Fernando Alonso was delighted to be back in Formula 1 action on Friday in Bahrain, but he has not quite maxed out the Alpine yet.
After two seasons away from the series Alonso makes his return with Alpine, the team which he won both World Championships with in 2005 and 2006 when they were known as Renault.
And on his first Friday back on the job the Spaniard was able to sign off for the day in P15, but less than a second down on the P1 time.
“It felt amazing to be back,” he told reporters in the paddock after FP2.
“You feel different from testing, racing is racing and today I had that feeling. I enjoyed so much the two sessions and I’m still working with the team to fine-tune the setup.
“It’s different conditions to testing, but as I said I really enjoyed every lap.”
Asked if there was more pace to come from the A521, Alonso replied: “I think we have something in the pocket to be honest because the balance is different to the test, so we are working around the setup to fine-tune the balance.
“I think we have good ideas for tomorrow, so I’m confident that we can do a good job tomorrow.”
Alonso’s team-mate Esteban Ocon, who finished FP2 a tenth-and-a-half up on the Spaniard, expects the midfield battle to be super tight throughout the season.
“It will be, it will be the whole year I think, detail is going to make the difference again,” he explained.
“But it’s early days, I think the good thing for us is since day one, since we got that new car we’ve been making progress, we’ve been understanding a lot of things, and we’ve been taking the car a step each day.
“Obviously what it is important is tomorrow so that is what we are going to try to push and be competitive.
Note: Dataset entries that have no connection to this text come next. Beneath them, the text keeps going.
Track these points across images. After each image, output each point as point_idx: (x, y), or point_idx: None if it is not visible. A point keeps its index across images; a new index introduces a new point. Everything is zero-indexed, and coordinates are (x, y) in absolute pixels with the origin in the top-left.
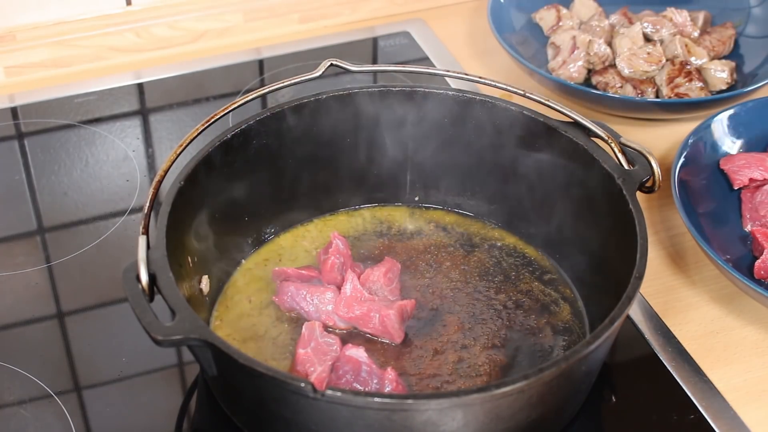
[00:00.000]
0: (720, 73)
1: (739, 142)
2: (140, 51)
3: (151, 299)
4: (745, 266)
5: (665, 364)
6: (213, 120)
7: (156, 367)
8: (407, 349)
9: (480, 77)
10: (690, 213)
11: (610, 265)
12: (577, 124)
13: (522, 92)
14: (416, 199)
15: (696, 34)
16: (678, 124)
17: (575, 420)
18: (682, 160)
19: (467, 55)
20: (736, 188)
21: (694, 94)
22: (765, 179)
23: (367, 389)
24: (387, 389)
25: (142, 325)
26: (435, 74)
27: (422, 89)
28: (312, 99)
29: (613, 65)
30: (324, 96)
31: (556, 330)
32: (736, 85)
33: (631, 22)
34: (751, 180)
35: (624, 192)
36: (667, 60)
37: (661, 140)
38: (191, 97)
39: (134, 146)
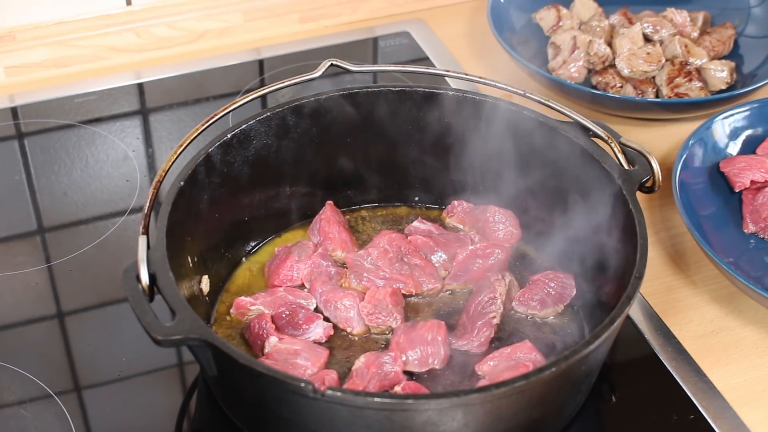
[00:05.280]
0: (720, 73)
1: (739, 144)
2: (140, 51)
3: (151, 299)
4: (745, 267)
5: (665, 364)
6: (213, 120)
7: (156, 367)
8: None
9: (480, 77)
10: (691, 214)
11: (610, 265)
12: (577, 124)
13: (522, 92)
14: (416, 198)
15: (695, 34)
16: (678, 124)
17: (575, 420)
18: (682, 162)
19: (467, 55)
20: (737, 191)
21: (694, 94)
22: (766, 181)
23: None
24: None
25: (142, 325)
26: (435, 74)
27: (422, 89)
28: (312, 99)
29: (613, 65)
30: (324, 96)
31: (556, 330)
32: (736, 85)
33: (631, 23)
34: (752, 182)
35: (624, 192)
36: (666, 60)
37: (661, 140)
38: (191, 97)
39: (134, 146)
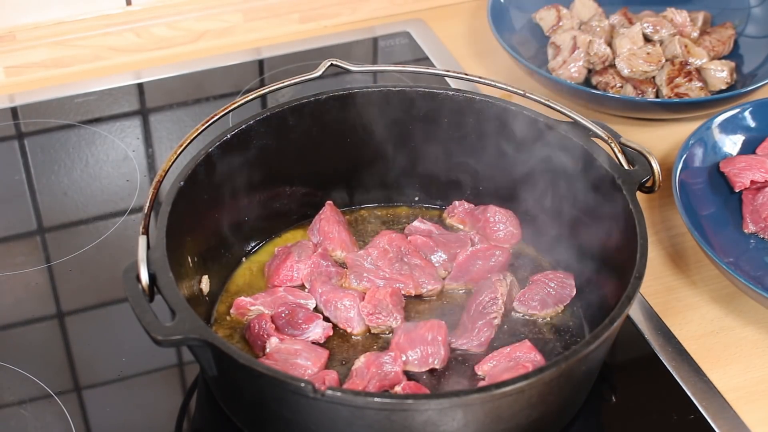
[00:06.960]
0: (719, 73)
1: (739, 144)
2: (140, 51)
3: (151, 299)
4: (745, 267)
5: (665, 364)
6: (213, 120)
7: (156, 367)
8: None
9: (480, 77)
10: (691, 214)
11: (610, 265)
12: (577, 124)
13: (522, 92)
14: (416, 198)
15: (695, 34)
16: (678, 124)
17: (575, 420)
18: (682, 162)
19: (467, 55)
20: (737, 191)
21: (694, 94)
22: (766, 181)
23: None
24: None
25: (142, 325)
26: (435, 74)
27: (422, 89)
28: (312, 99)
29: (613, 65)
30: (324, 96)
31: (556, 330)
32: (736, 85)
33: (631, 23)
34: (752, 182)
35: (624, 192)
36: (666, 60)
37: (661, 140)
38: (191, 97)
39: (134, 146)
“The aim is to be competitive, is to fight in the top 10. We want to score points, we want to be in that Q3, it’s going to be hard but we’re going to push now.”
Asked if the top 10 was a realistic target both for qualifying and the race, Ocon said: “Definitely. We have the capability in our hands, we need to get the maximum out of the car and it is tomorrow that we can do it.”
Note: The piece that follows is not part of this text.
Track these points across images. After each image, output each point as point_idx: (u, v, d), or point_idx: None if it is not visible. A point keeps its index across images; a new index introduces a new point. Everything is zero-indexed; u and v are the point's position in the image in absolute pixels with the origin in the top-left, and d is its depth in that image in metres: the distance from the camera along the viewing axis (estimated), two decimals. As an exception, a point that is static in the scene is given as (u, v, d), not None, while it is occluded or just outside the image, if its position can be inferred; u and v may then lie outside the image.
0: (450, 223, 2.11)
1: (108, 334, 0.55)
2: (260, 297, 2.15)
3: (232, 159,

For 2021 there has been an hour shaved off the overall testing time, with the two sessions cut from 90 minutes to 60, but Ocon is a fan of this format.
“Quite challenging, but I like the format because I think you can focus more on the details,” he explained.
“Obviously you have less runs, less laps to analyse, so I think you can be more precise on what you do, so it is a little bit easier I feel and I like the format.”